Abstract:
Objective This paper uses nonlinear regression, mixed effect model, quantile regression and quantile regression combination to construct the crown width model of Larix gmelinii, which provides a reference for the accurate prediction of the crown width of Larix gmelinii in Xiaoxing’an Mountains of northeastern China.
Method In this study, the data were collected from sample plot of 60 Larix gmelinii plantations in Mayongshun Forest Farm, the generalized nonlinear model, quantile regression model and mixed effect model were constructed, respectively. 10-fold cross validation was used to compare the prediction. The number of 1 to 8 sample trees were randomly selected from each sample plot to calibrate the two kinds of quantile regression combination models, including QRc-1 (τ = 0.1, 0.5, 0.9) and QRc-2 (τ = 0.3, 0.5, 0.7), and mixed effect model to determine the best sampling scheme for quantile regression combination and mixed effect model, and comparison was carried out and analyzed for different methods.

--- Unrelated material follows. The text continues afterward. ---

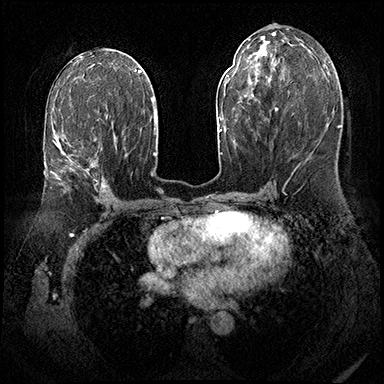
Breast MRI (dynamic contrast-enhanced), one axial slice; position 95 of 143 along the scan axis; dynamic contrast-enhanced series, time point 2 of 8 at this slice position (early post-contrast); 3 T; TE 2.3 ms, TR 4.4 ms; 1 mm slice thickness; 384 × 384 image matrix, field of view 360 × 360 mm. Female patient.
Structures marked on this image (semi-automatically segmented with operator editing):
- enhancing-tissue mask used for the functional tumour volume (all voxels passing the contrast-enhancement thresholds inside the analysis volume; usually the tumour): box from (x=50, y=115) to (x=108, y=188) px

Result (1) The model fitting results showed that the mixed effect model had the best fitting statistics. Median regression was the best quantile regression model. There was little difference between the fitting statistics of median regression and nonlinear regression model, but it was slightly better than nonlinear regression model. (2) The results of sampling calibration showed that, when the number of samples was greater than 2 trees, the order of the models was QRc-2 > the mixed effect model > QRc-1. (3) The significance test of cross validation showed that the best sampling scheme of the two kinds quantile regression combinations was 4 trees, and the best sampling scheme of the mixed effect model was 5 trees.
Conclusion In this study, both mixed effect model and quantile regression combination can improve the prediction accuracy of crown width model. Quantile regression combination (τ = 0.3, 0.5, 0.7) is slightly higher than the mixed effect model in the validation statistics when using the best sampling scheme. Due to the sample number of quantile regression combination is less, which saves more time and cost, therefore, the quantile regression combination (τ = 0.3, 0.5, 0.7) of 4 sample trees is selected as the best model to predict the crown width.